EJMS

Abstract

Background: Cyclosporine A (CsA) is the most widely used immunosuppressive agent in organ transplant surgery and autoimmune diseases. Nevertheless, CsA induced pancreatitis is an adverse effect usually occurs during its therapeutic use. Oxidative stress is one of the suggested mechanisms that explain such pancreatitis. Alpha lipoic acid (ALA) is a natural product with high antioxidant potential that is found in mammalian diet.
Aim of the work: to investigate the possible protective potential of ALA in CsA-induced pancreatitis in adult male albino rats histologically.
Material & Methods: The study was conducted on 30 adult male albino rats that were randomly divided into three equal groups. Group I (control group): rats were subdivided among 2 equal subgroups (Ia, Ib) that received isotonic saline in a daily subcutaneous injection and ALA orally respectively. Group II (CsA group): rats were given daily subcutaneous injection of CsA (15 mg/kg bw/day) for 21 days. Group III (CsA & ALA group): that received ALA orally (25 mg/kg b.w./day) in conjunction with daily subcutaneous injection of CsA for 21 days. At the end of the experiment, the animals were sacrificed under anaesthesia. Pancreatic specimens were collected from all rats for light microscopic examination using H & E stain and transmission electron microscopic examination.

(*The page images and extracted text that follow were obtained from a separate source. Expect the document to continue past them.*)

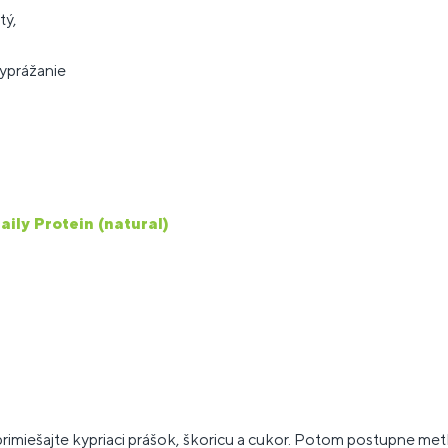
tý,
vyprážanie
aily Protein (natural)
rimiešajte kypriaci prášok, škoricu a cukor. Potom postupne met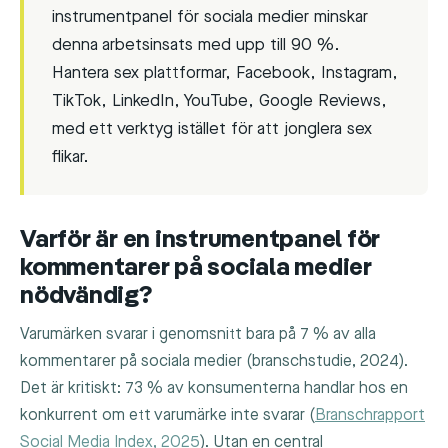
instrumentpanel för sociala medier minskar
denna arbetsinsats med upp till 90 %.
Hantera sex plattformar, Facebook, Instagram,
TikTok, LinkedIn, YouTube, Google Reviews,
med ett verktyg istället för att jonglera sex
flikar.
Varför är en instrumentpanel för
kommentarer på sociala medier
nödvändig?
Varumärken svarar i genomsnitt bara på 7 % av alla
kommentarer på sociala medier (branschstudie, 2024).
Det är kritiskt: 73 % av konsumenterna handlar hos en
konkurrent om ett varumärke inte svarar (
Branschrapport
Social Media Index, 2025
). Utan en central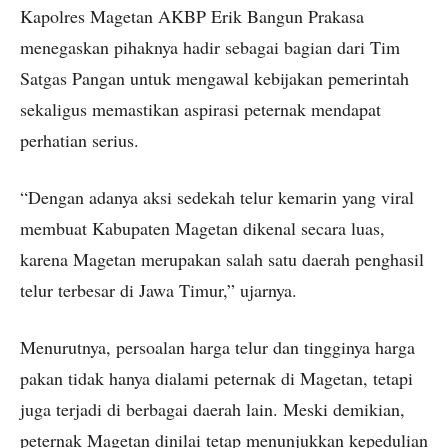
Kapolres Magetan AKBP Erik Bangun Prakasa
menegaskan pihaknya hadir sebagai bagian dari Tim
Satgas Pangan untuk mengawal kebijakan pemerintah
sekaligus memastikan aspirasi peternak mendapat
perhatian serius.
“Dengan adanya aksi sedekah telur kemarin yang viral
membuat Kabupaten Magetan dikenal secara luas,
karena Magetan merupakan salah satu daerah penghasil
telur terbesar di Jawa Timur,” ujarnya.
Menurutnya, persoalan harga telur dan tingginya harga
pakan tidak hanya dialami peternak di Magetan, tetapi
juga terjadi di berbagai daerah lain. Meski demikian,
peternak Magetan dinilai tetap menunjukkan kepedulian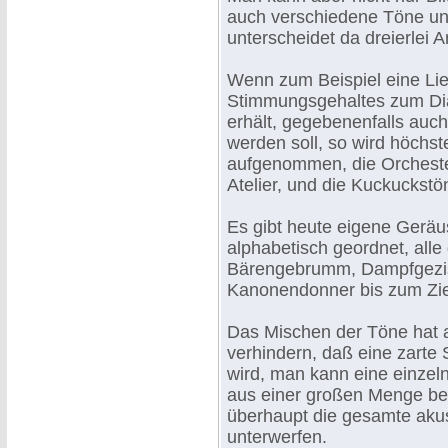
auch verschiedene Töne un
unterscheidet da dreierlei 
Wenn zum Beispiel eine Li
Stimmungsgehaltes zum Dia
erhält, gegebenenfalls auc
werden soll, so wird höchst
aufgenommen, die Orchester
Atelier, und die Kuckuckstö
Es gibt heute eigene Geräus
alphabetisch geordnet, al
Bärengebrumm, Dampfgezisc
Kanonendonner bis zum Zie
Das Mischen der Töne hat 
verhindern, daß eine zarte
wird, man kann eine einzel
aus einer großen Menge b
überhaupt die gesamte akus
unterwerfen.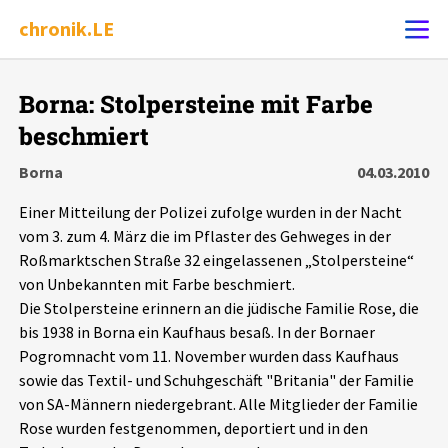
chronik.LE
Alle Ereignisse
Borna: Stolpersteine mit Farbe
Ereignis melden
7502
Ereignisse
beschmiert
Borna
04.03.2010
Chronik
Ereignisse
Statistik
Einer Mitteilung der Polizei zufolge wurden in der Nacht
vom 3. zum 4. März die im Pflaster des Gehweges in der
Exportieren
?
Filter Erklärungen
Dossiers
Roßmarktschen Straße 32 eingelassenen „Stolpersteine“
von Unbekannten mit Farbe beschmiert.
Leipziger Zustände
Die Stolpersteine erinnern an die jüdische Familie Rose, die
bis 1938 in Borna ein Kaufhaus besaß. In der Bornaer
Schlaglichter
Pogromnacht vom 11. November wurden dass Kaufhaus
sowie das Textil- und Schuhgeschäft "Britania" der Familie
von SA-Männern niedergebrant. Alle Mitglieder der Familie
Phänomene
Rose wurden festgenommen, deportiert und in den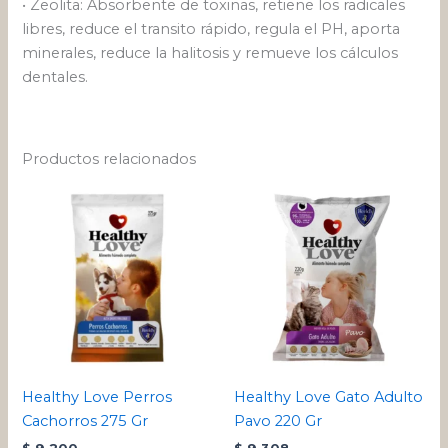
• Zeolita: Absorbente de toxinas, retiene los radicales
libres, reduce el transito rápido, regula el PH, aporta
minerales, reduce la halitosis y remueve los cálculos
dentales.
Productos relacionados
Healthy Love Perros
Healthy Love Gato Adulto
Cachorros 275 Gr
Pavo 220 Gr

Results: Histological examination of group II (CsA group) showed variable histological changes with different severity. Most lobules revealed loss of normal architecture with focal areas of cellular infiltration and extravasation of blood. Some acinar cells appeared swollen with cytoplasmic vacuolations. Marked dilatation of the rough endoplasmic reticulum and dense nuclei were also noticed in ultrastructural examination. Examination of group III (CsA & ALA group) revealed marked amelioration of CsA-induced histological alterations of pancreatic acinar cells.
Conclusion: Supplementation with antioxidants as ALA may be useful protective agent against CsA-induced pancreatitis and can be used to improve the therapeutic index of CsA.